As shown in the below picture, those are the events with a timestamp. I want when a "Kafka" service or "Jps" services are down, I will get an alert. How to write a search query for this when any of the below services are down, I will get an alert.
if you have few words to search, you can insert them in your main search:
<your_search> (Kafka OR Jps OR <other_words>)
if these words are in a field, you can use the field to have more performat searches (e.g. they are in a field called "service"):
<your_search> (service=Kafka OR service=Jps OR servide=<other_words>)
If instead you have many words to check, you can put them in a lookup (called e.g. "patterns.csv" with a single column called "pattern"), if you haven't them in a field:
<your_search> [ | inputlookup patterns | rename pattern AS query | fields query]
if you have them in a field:
<your_search> [ | inputlookup patterns | fields pattern ]
At the end I hint to follow the basic training in Splunk : Fundamentals i course (https://www.splunk.com/en_us/training/free-courses/splunk-fundamentals-1.html) that's a free course and the Search Tutorial (https://docs.splunk.com/Documentation/Splunk/8.1.0/SearchTutorial/WelcometotheSearchTutorial) that help you to understand how Splunk works.
@gcusello there is no fields to segregate.
Actually, the question is In a Linux machined using JPS command some services is are running, ex: Kafka, JPS etc with PID, if any services are stopped we need to get an alert.
Here some tricky idea I have, so if the keyword "Kafka" is not seen in events for more than 1 minute I want to get that alert, so based on this the application team to know oh! the Kafka services are not running in that particulate host.
Here is the Query:
index="main" host="linux machine" source="logs" "Kafka"

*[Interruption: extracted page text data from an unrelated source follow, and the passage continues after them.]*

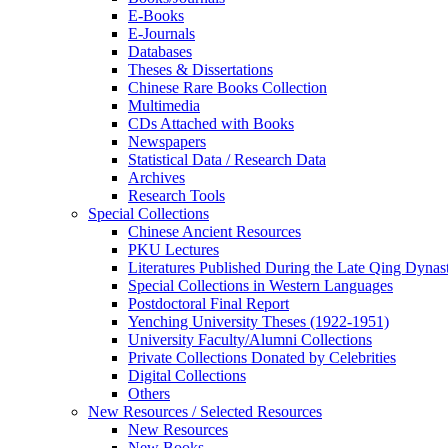
E-Books
E‑Journals
Databases
Theses & Dissertations
Chinese Rare Books Collection
Multimedia
CDs Attached with Books
Newspapers
Statistical Data / Research Data
Archives
Research Tools
Special Collections
Chinese Ancient Resources
PKU Lectures
Literatures Published During the Late Qing Dynas
Special Collections in Western Languages
Postdoctoral Final Report
Yenching University Theses (1922‑1951)
University Faculty/Alumni Collections
Private Collections Donated by Celebrities
Digital Collections
Others
New Resources / Selected Resources
New Resources
New Books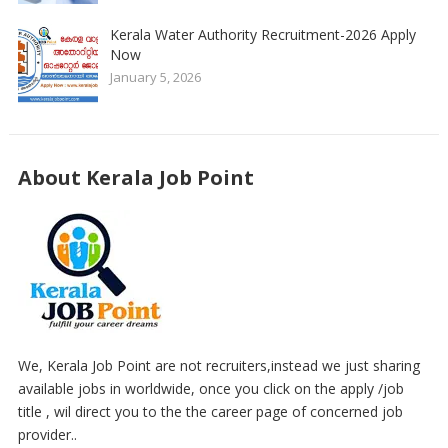
Kerala Water Authority Recruitment-2026 Apply
Now
January 5, 2026
About Kerala Job Point
We, Kerala Job Point are not recruiters,instead we just sharing
available jobs in worldwide, once you click on the apply /job
title , wil direct you to the the career page of concerned job
provider..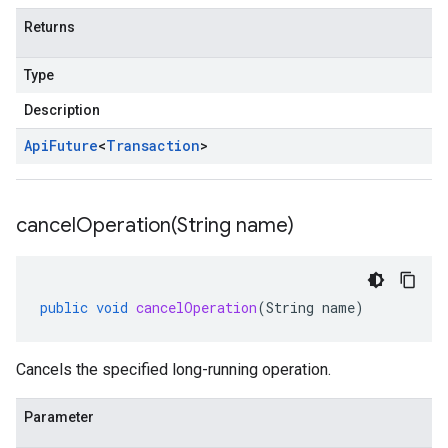
Returns
Type
Description
Api
Future
<
Transaction
>
cancelOperation(
String name)
public
void
cancelOperation
(
String
name
)
Cancels the specified long-running operation.
Parameter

Please suggest the query to get the alert when "Kafka" word is seen more than 1 minitue.
as I said, if you have to search the presence of few word (e.g. only "Kafka"), you can use the search you shared:
index="main" host="linux machine" source="logs" "Kafka" earliest-1m@m latest now
and save it as an alert scheduled to run every minute (cron * * * * *)

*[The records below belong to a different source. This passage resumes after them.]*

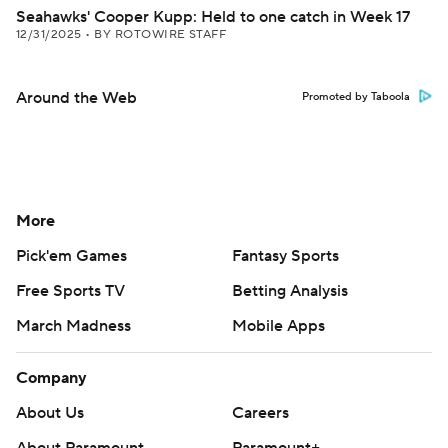
Seahawks' Cooper Kupp: Held to one catch in Week 17
12/31/2025
•
BY ROTOWIRE STAFF
Around the Web
Promoted by Taboola
More
Pick'em Games
Fantasy Sports
Free Sports TV
Betting Analysis
March Madness
Mobile Apps
Company
About Us
Careers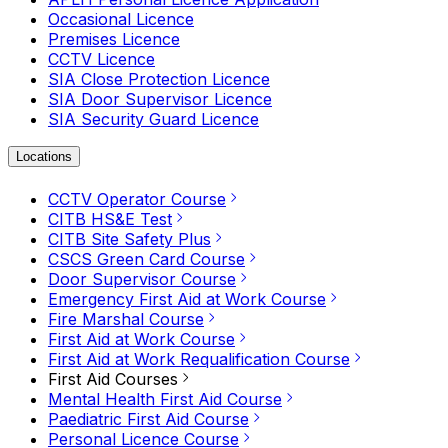
Occasional Licence
Premises Licence
CCTV Licence
SIA Close Protection Licence
SIA Door Supervisor Licence
SIA Security Guard Licence
Locations
CCTV Operator Course
CITB HS&E Test
CITB Site Safety Plus
CSCS Green Card Course
Door Supervisor Course
Emergency First Aid at Work Course
Fire Marshal Course
First Aid at Work Course
First Aid at Work Requalification Course
First Aid Courses
Mental Health First Aid Course
Paediatric First Aid Course
Personal Licence Course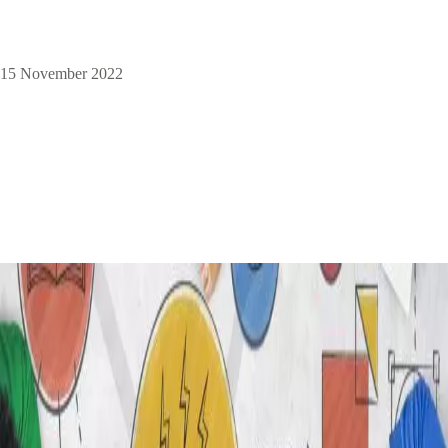
15 November 2022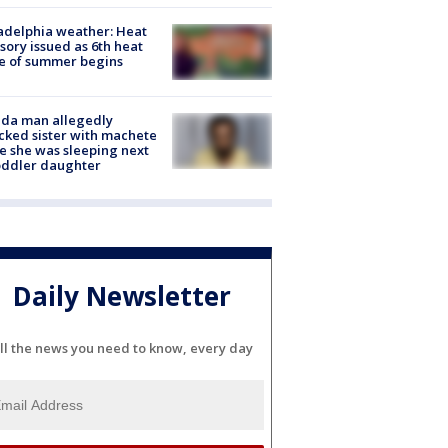
adelphia weather: Heat
sory issued as 6th heat
e of summer begins
ida man allegedly
cked sister with machete
e she was sleeping next
oddler daughter
Daily Newsletter
ll the news you need to know, every day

then configure it to send an email or make another action.
Only one meditation: meybe a time period of one minute is too frequent and not efficient, because you and your team probably haven't a reaction time of one minute, so you could also use a little larger time frame (e.g. 5 minutes).
@gcusello Thanks for helping!
If you see the below query and latest log in that able to see the "Kafka" is running, So in the same case I need if the service "Kafka" is not present in that list I want to know with alert.
what are all you suggesting it's not working for me, you can see the sample alert I got.
Please help, if the keyword in the below list is not in any events will get mail. Can you provide a solution for this?
I suspect the problem is that, based on your data, that your event contains 1...n of the processes that are present, so event 1 may contain
and you are trying to see if Jps OR Kafka OR Bootstrap OR other OR other are not present for a minute
I suggest you do the following
<search> earliest=-6m@m latest=-1m@m | rex field=_raw max_match=0 "(?<pid>\d+)\s(?<process_name>[\w\s]*) | mvexpand process_name | stats count by process_name | append [ | inputlookup append=t your_list_of_reqiured_processes | eval count = 0 ] | stats max(count) as count by process_name | where count=0
This is extracting your PID/Process name from the _raw event (you will have to confirm that this creates a Splunk multivalue field with all the process names in it, per event).
Then it expands all the process names to their separate events.
It then counts the occurrences of each process.
To then work out which ones are missing you just append your lookup file to the end of the results with a count of 0 and then look for the largest count value per process and if it's 0, you have your list.
OK, so the key is the rex statement and the regex that extracts the PID and process names from the _raw message.
Assuming there will be no space in the process name, then this should work
| rex field=_raw max_match=0 "(?<pid>\d+)\s(?<process_name>[\w]*)\s?"
which is saying extract
pid = sequence of digits
followed by a single whitespace
process_name = sequence of word characters followed by
If you do a
| table _raw pid process_name
after the rex statement without the rest of the query, you can see what the rex is extracting. If that shows the pid and process names as multi values in the field then it's good and the rest of the query will work.
sorry but I don't understand your need, so I try to summarize it:
is it correct?
If this is your need the below search is correct:
index="main" host="linux machine" source="logs" (Kafka OR Jps) earliest=-1m@m latest=now
and you have to configure your alert to trigger when there's no result.
What's your problem:
T@gcusello: The application team creates manually.
services.txt file contains, below logs, it looks like this. These logs are ingested with Splunk. So based on this I can't able to correlate the file because of logs like this.